What really annoys me is the racial disparity in lending practices, even when Blacks have similar credit ratings. I had experiences years ago (on a smaller scale) where I was turned down for a car loan... (one which would have been paid in about 18 months or so...short term, for a used car). I was a hardworking young man in his twenties who needed a more reliable way to get to work. I had been on my job approx 4-5 years at the time...and had a steady 5, 6 year work history. Even had a little credit...with my apartment and all. Even provided references. I was going by the TV commercial to potential customers...telling people to come to the car lot... that they would work with anyone. They damn near guaranteed that everyone would be treated right and would have access to financing. Well... when I got there, I was told that they could do nothing for me. No financing available... at least not for me. They wanted to sell me a cash car instead (cash deal to be paid in full) which was a piece of junk that they wanted to get rid of. When I complained.. they finally offered me financing on a decent $3,000-4,000 car with an interest rate of somewhere in the vicinity of 24, 25%+, plus a hefty down payment. They told me that "I was too much of a risk". I took that as meaning... as a Black guy... I was too much of a risk... which is basically what he was telling me. I said Hell no...and left. Oh yeah.... they also promised that if they couldn't get a customer into a car... they would provide the ride home or pay cab fair... needless to say, they lied about that too. (and this was a well respected "reputable" car dealer in St. Louis).
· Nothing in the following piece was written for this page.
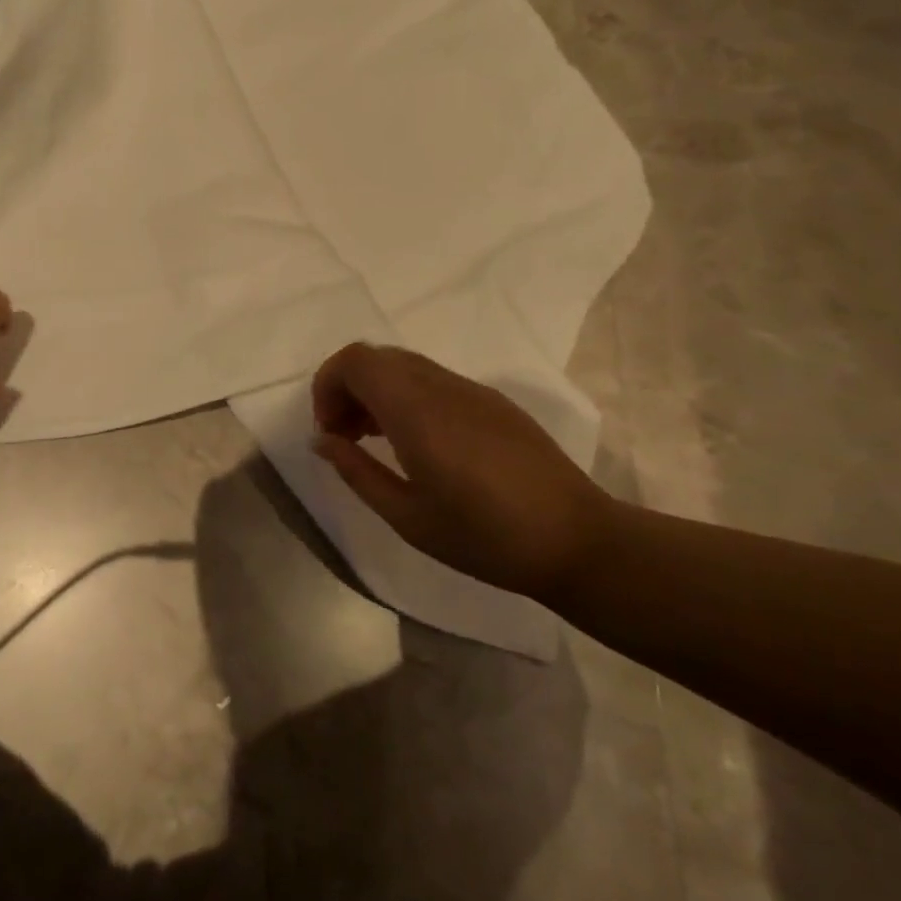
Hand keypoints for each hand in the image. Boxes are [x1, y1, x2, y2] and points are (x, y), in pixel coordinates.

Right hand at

But it bugged me for years because I knew of co-workers who were white young men... who had less time on the job, but were getting good deals without co-signers.
Then my own bank (one that I had been with for about 10 years), turned me down for a car loan.
I left shortly thereafter...and went to a credit union, which appreciates my business...and they approved the loan the same week that I joined. That 5 year loan was paid off a few years ago. (Black folks... if you are a young professional... young blue collar worker, working class and need a financial institution that will back you...go with a credit union).
But I doubted myself and thought all of this was just in my head. I didn't want to believe that this kind of subprime nonsense, and disparities with loans along racial lines still went on. But these more recent reports are telling a different story...
It probably hasn't been my imagination all this time afterall.